Of the 13 million speeding tickets issued each year in France, 58 percent are for speeding violations of less than 5 km per hour over the limit, with many coming from automated radar machines.

How does the current rule work?

The rule itself is already a bit flexible, depending on where the speeding violation occurs.

If the violation happens in an urban area or low-speed zone (under 50 km per hour limit), then it is considered a 4th class offence, which involves a fixed fine of €135. Drivers can also lose a point on their licences as a penalty for this offence. 

Whereas, on highways and high-speed roads, the consequences of speeding by 5 km per hour are less severe. The offence is only considered 3rd class, which means the fixed fine is €68. There is still the possibility of losing a point on your licence, however. 

How do people feel about this?

Pierre Chasseray, a representative from the organisation “40 Millions d’Automobilistes,” thinks the government should do away with all penalties for minor speeding offences, including fines. He told French daily Le Parisien that this is only a “first step.”

Meanwhile, others are concerned that the move to get rid of points-deductions could end up encouraging people to speed, as they’ll think there is no longer any consequence.

To avoid being accused of carelessness, France’s Interior Ministry is also promising to become “firmer” with regards to people who use other people’s licences in order to get out of losing points – say by sending their spouse’s or grandmother’s instead of their own after being caught speeding. The Interior Ministry plans to digitalise license and registration in an effort to combat this. 

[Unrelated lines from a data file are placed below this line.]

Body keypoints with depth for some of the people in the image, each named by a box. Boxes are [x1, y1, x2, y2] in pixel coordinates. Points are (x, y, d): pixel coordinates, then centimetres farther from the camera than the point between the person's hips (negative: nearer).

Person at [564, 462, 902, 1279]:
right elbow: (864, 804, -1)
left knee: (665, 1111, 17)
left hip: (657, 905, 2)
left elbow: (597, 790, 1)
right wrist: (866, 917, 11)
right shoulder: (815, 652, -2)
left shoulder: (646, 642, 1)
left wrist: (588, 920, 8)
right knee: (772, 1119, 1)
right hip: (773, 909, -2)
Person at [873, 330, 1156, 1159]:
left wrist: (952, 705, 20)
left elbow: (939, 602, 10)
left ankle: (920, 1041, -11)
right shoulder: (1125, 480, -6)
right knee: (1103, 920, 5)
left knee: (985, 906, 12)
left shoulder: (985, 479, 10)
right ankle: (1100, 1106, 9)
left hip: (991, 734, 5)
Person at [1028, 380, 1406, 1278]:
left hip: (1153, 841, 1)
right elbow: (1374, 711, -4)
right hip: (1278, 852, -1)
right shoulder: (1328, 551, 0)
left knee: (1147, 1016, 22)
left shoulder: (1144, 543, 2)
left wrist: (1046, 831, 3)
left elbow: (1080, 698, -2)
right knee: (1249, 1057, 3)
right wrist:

Ultimately, if you are worried about running out of points on your licence, there are still ways to recover them.

You can recover your points after six months of driving without committing any other offences, and there are also awareness training courses that allow you to gain your points back. It should be noted, however, that these trainings typically cost between €150 and €250, and they do not allow you to regain more than four points.